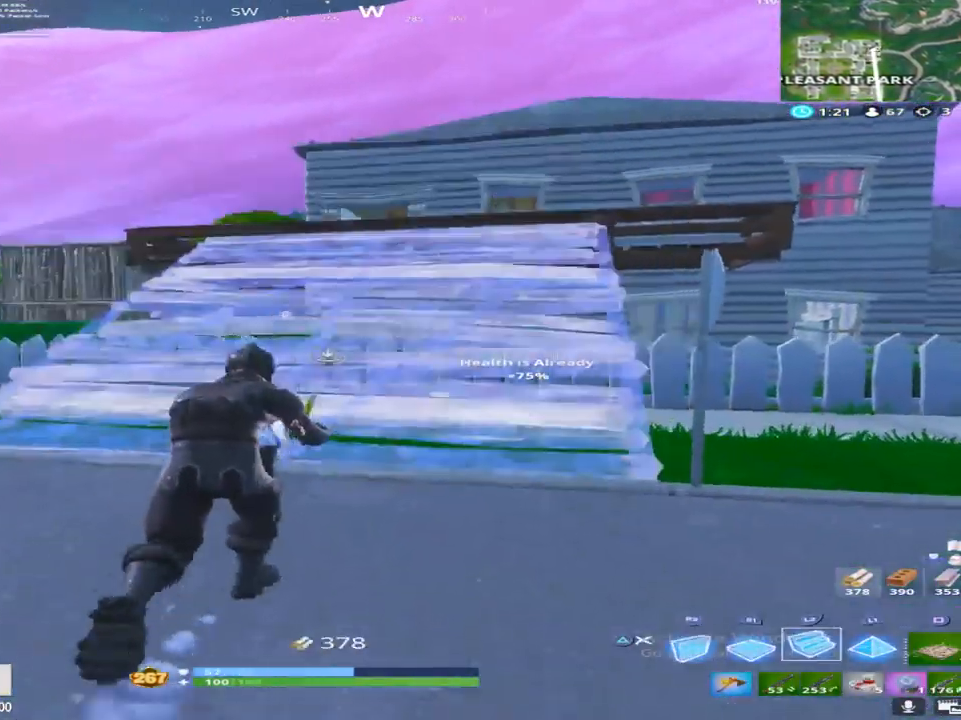
{"buttons": ["CROSS"], "left_stick": "up-right", "right_stick": "center", "events": [[17, "L2", "down"], [150, "L2", "up"], [200, "right_stick", "up"], [383, "left_stick", "up-right"], [383, "right_stick", "center"], [433, "CROSS", "down"]]}
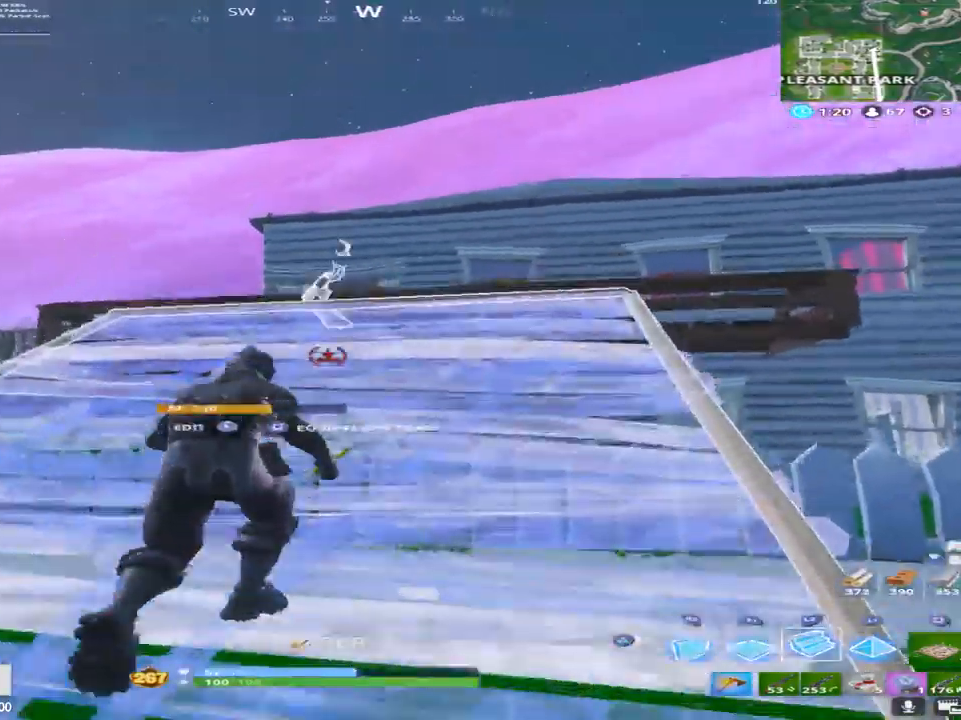
{"buttons": ["TRIANGLE"], "left_stick": "up-right", "right_stick": "center", "events": [[233, "CROSS", "up"], [300, "L2", "down"], [433, "TRIANGLE", "down"], [467, "L2", "up"]]}
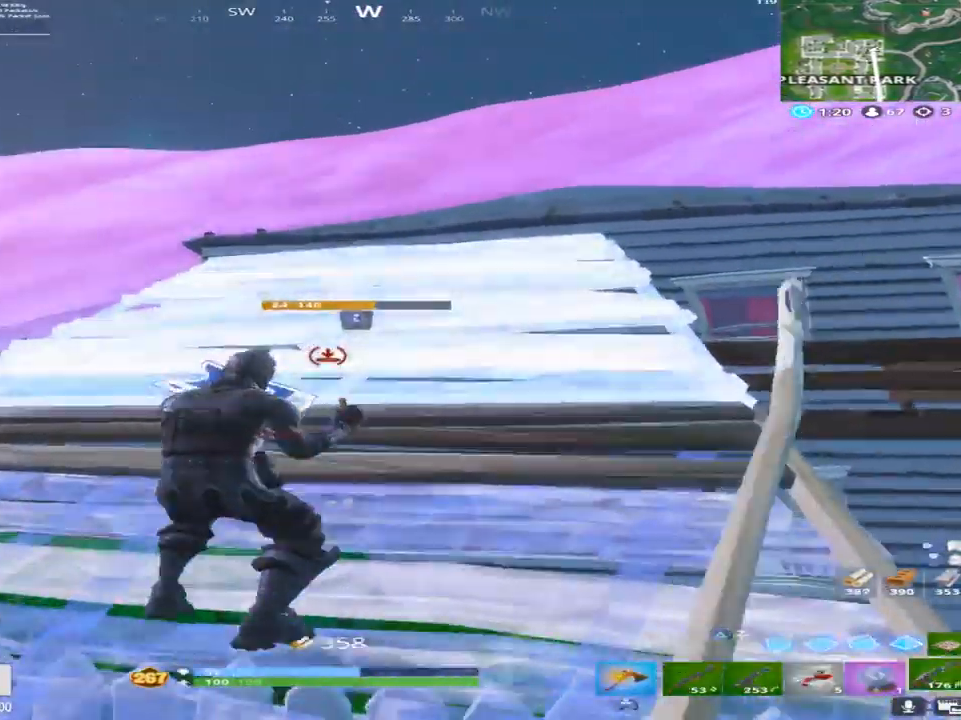
{"buttons": [], "left_stick": "up-right", "right_stick": "center", "events": [[50, "TRIANGLE", "up"], [50, "right_stick", "down-left"], [467, "right_stick", "center"]]}
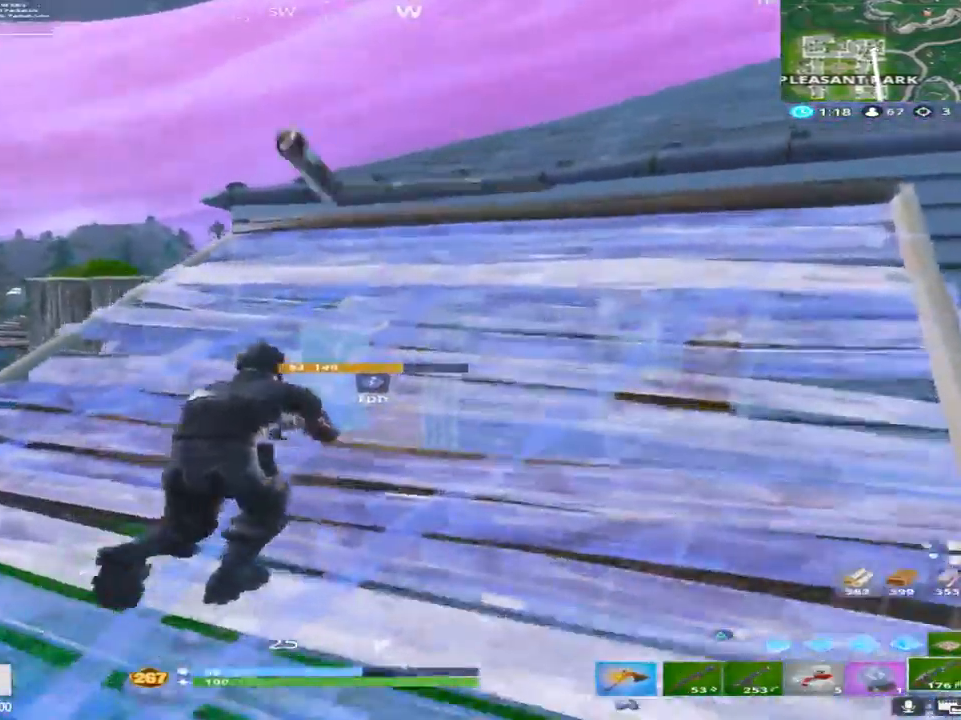
{"buttons": ["CROSS"], "left_stick": "up-right", "right_stick": "down", "events": [[150, "right_stick", "down"], [400, "CROSS", "down"]]}
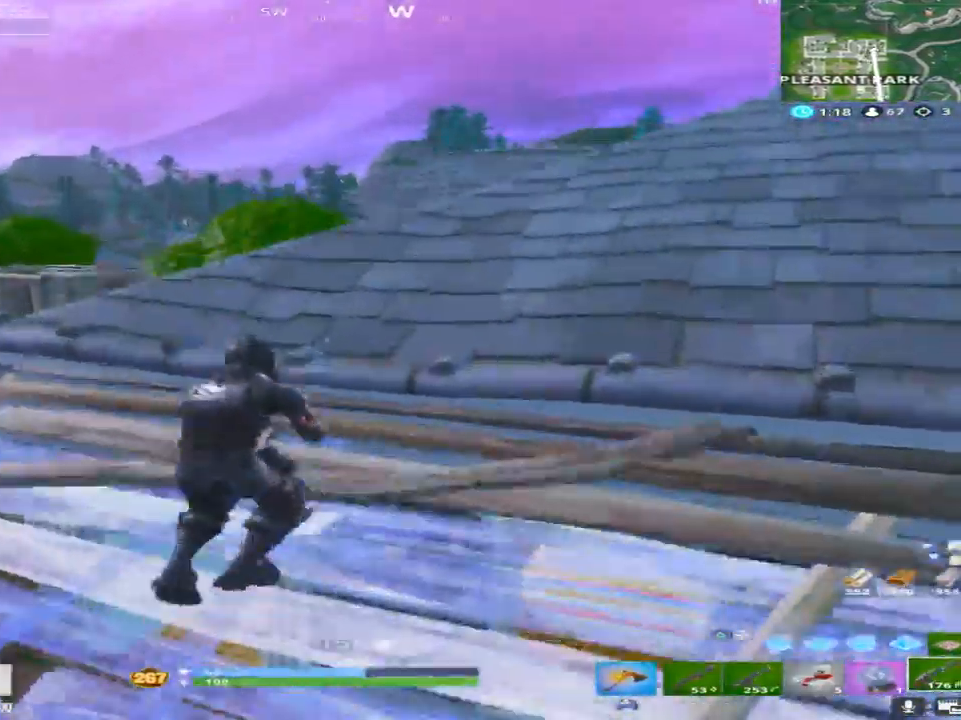
{"buttons": [], "left_stick": "up-right", "right_stick": "center", "events": [[50, "CROSS", "up"], [117, "right_stick", "center"]]}
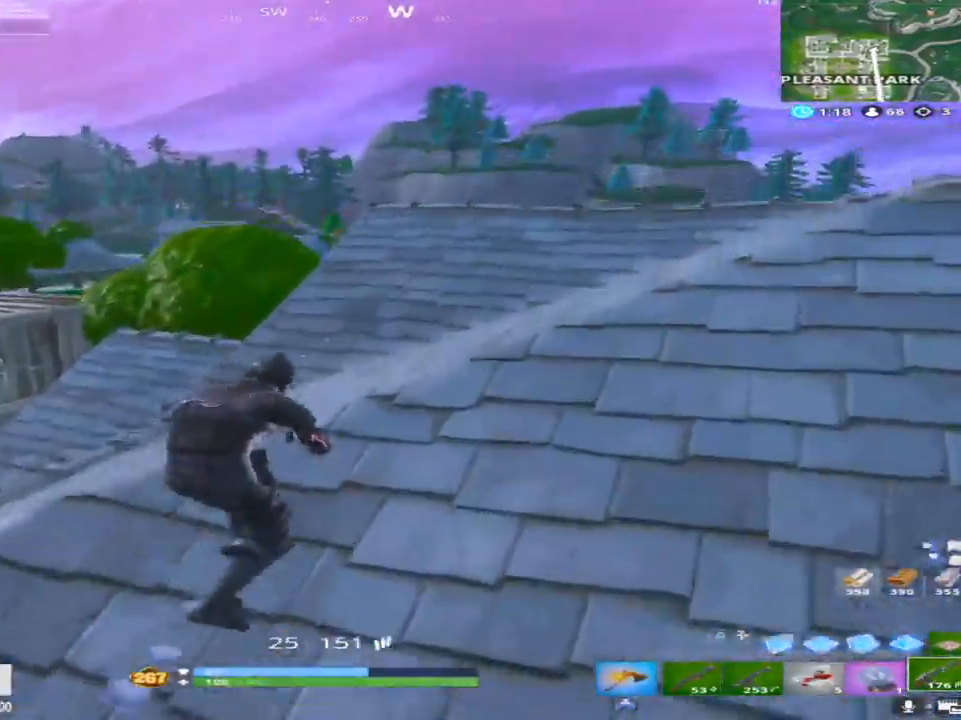
{"buttons": [], "left_stick": "up-right", "right_stick": "down", "events": [[233, "CROSS", "down"], [367, "CROSS", "up"], [417, "right_stick", "down"]]}
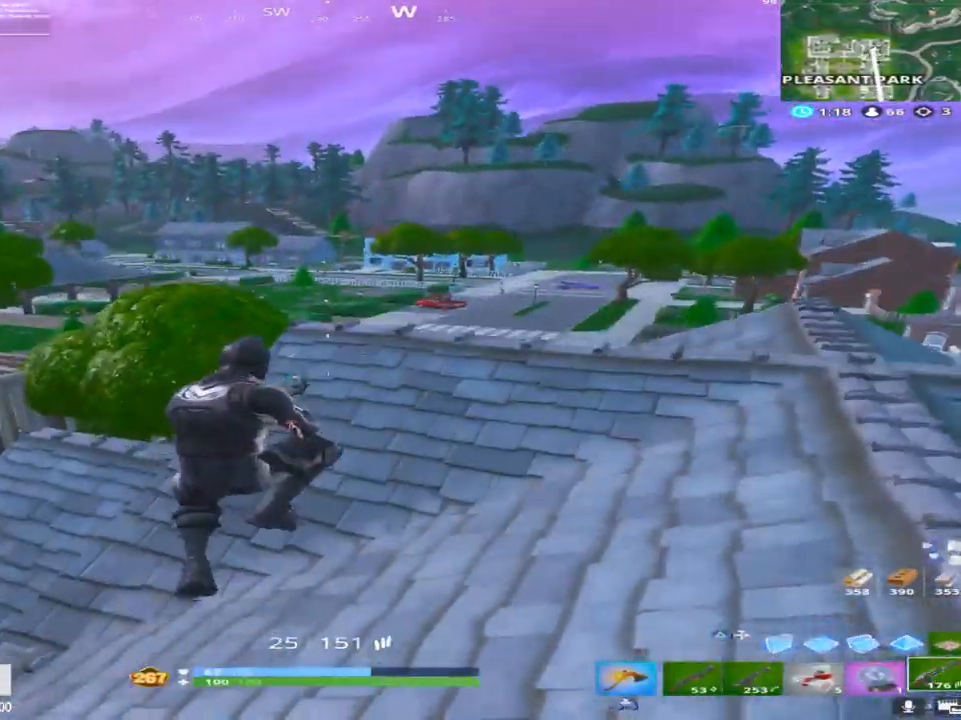
{"buttons": [], "left_stick": "up-right", "right_stick": "center", "events": [[83, "right_stick", "center"]]}
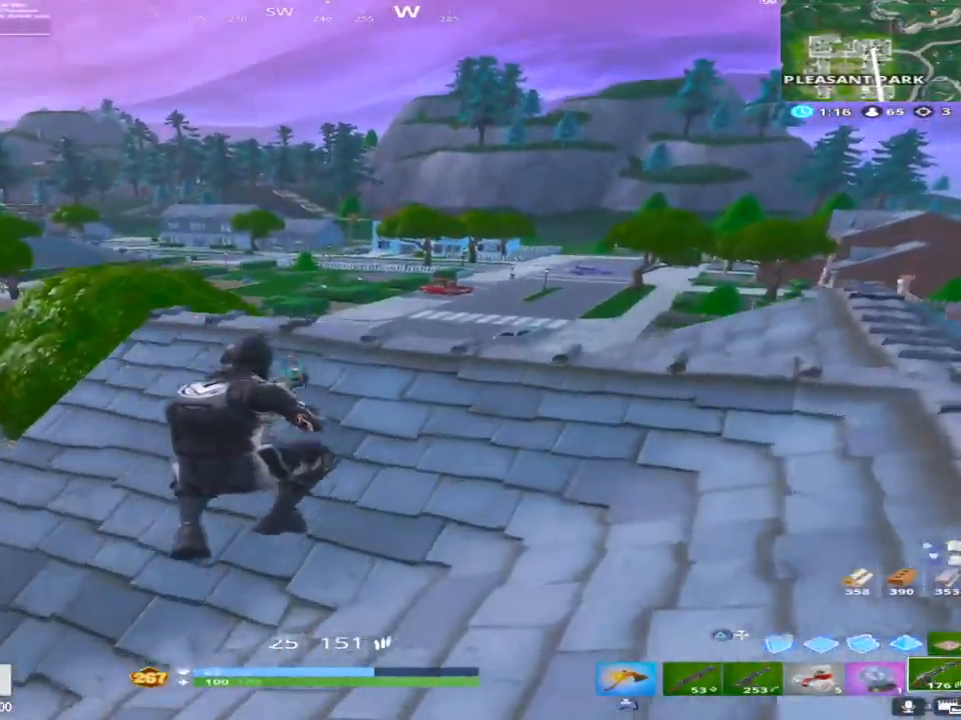
{"buttons": ["CROSS"], "left_stick": "up-left", "right_stick": "down-left", "events": [[67, "right_stick", "left"], [150, "left_stick", "up"], [167, "right_stick", "down-left"], [300, "left_stick", "up-left"], [450, "CROSS", "down"]]}
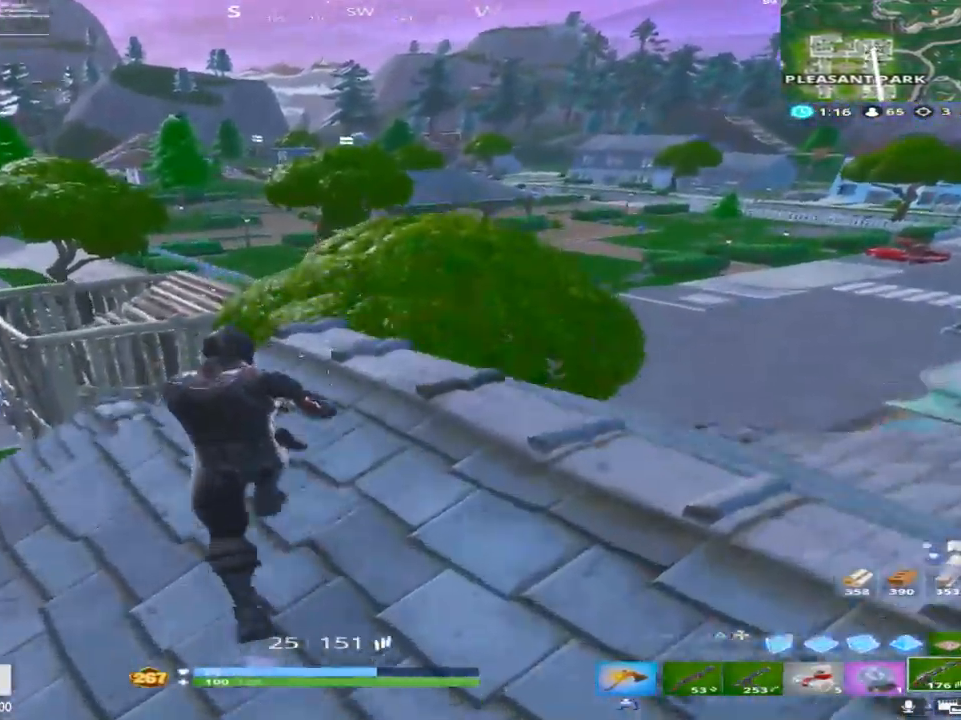
{"buttons": [], "left_stick": "up", "right_stick": "center", "events": [[83, "right_stick", "down"], [100, "CROSS", "up"], [383, "right_stick", "center"], [433, "left_stick", "up"]]}
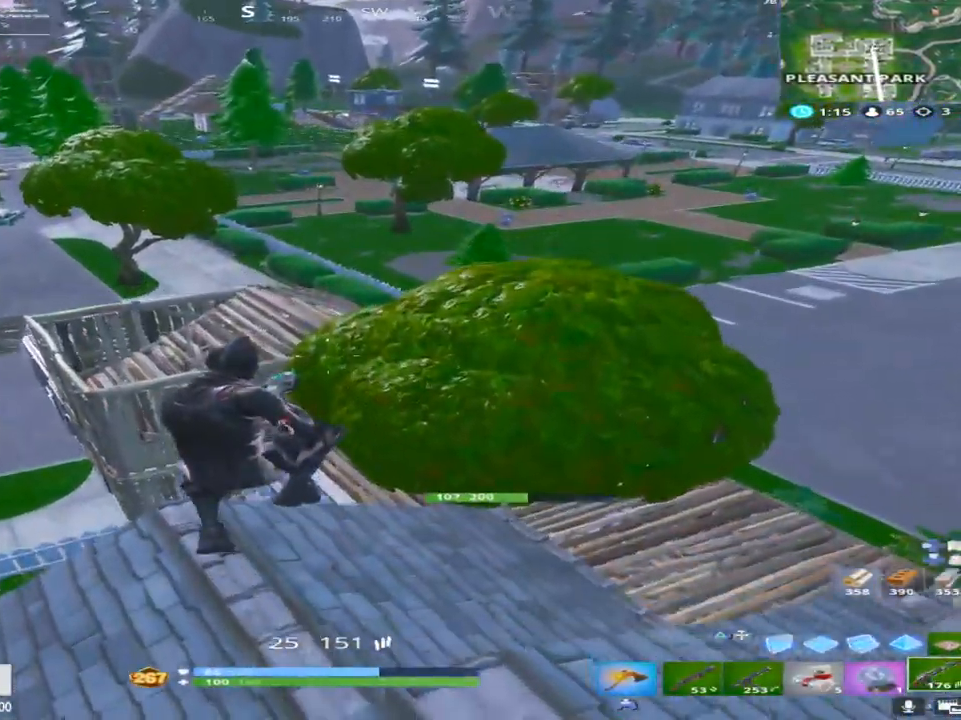
{"buttons": [], "left_stick": "up", "right_stick": "center", "events": [[117, "right_stick", "up-left"], [400, "right_stick", "center"]]}
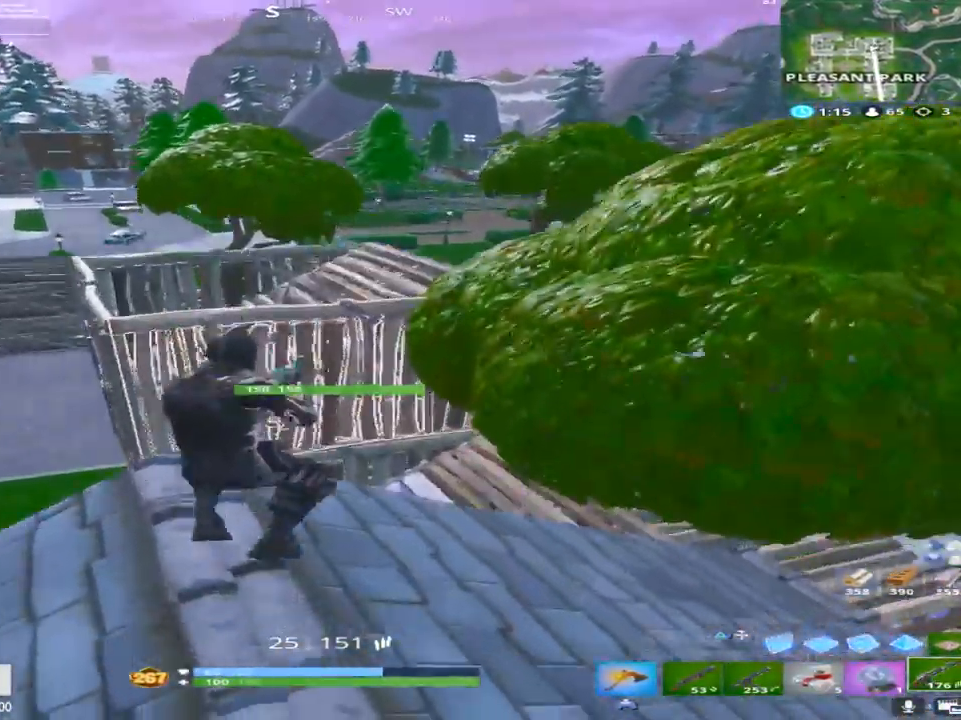
{"buttons": ["CROSS"], "left_stick": "up", "right_stick": "down", "events": [[133, "right_stick", "down"], [333, "CROSS", "down"]]}
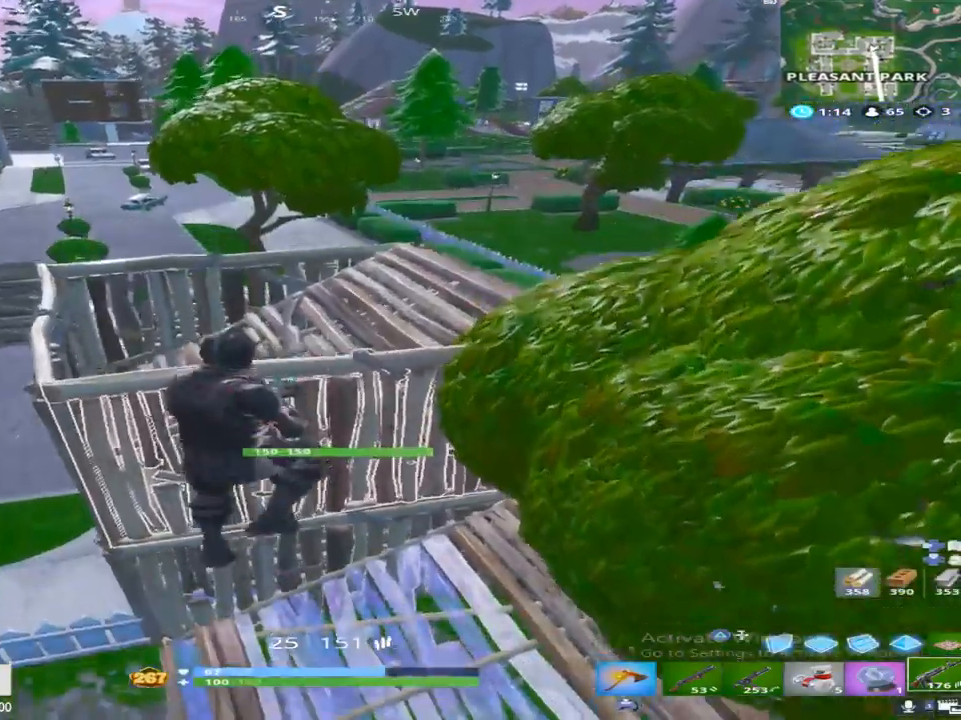
{"buttons": [], "left_stick": "up", "right_stick": "down", "events": [[33, "CROSS", "up"]]}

══════

Scan the data, and report each line that uses the word "TRIANGLE".

{"buttons": ["TRIANGLE"], "left_stick": "up-right", "right_stick": "center", "events": [[233, "CROSS", "up"], [300, "L2", "down"], [433, "TRIANGLE", "down"], [467, "L2", "up"]]}
{"buttons": [], "left_stick": "up-right", "right_stick": "center", "events": [[50, "TRIANGLE", "up"], [50, "right_stick", "down-left"], [467, "right_stick", "center"]]}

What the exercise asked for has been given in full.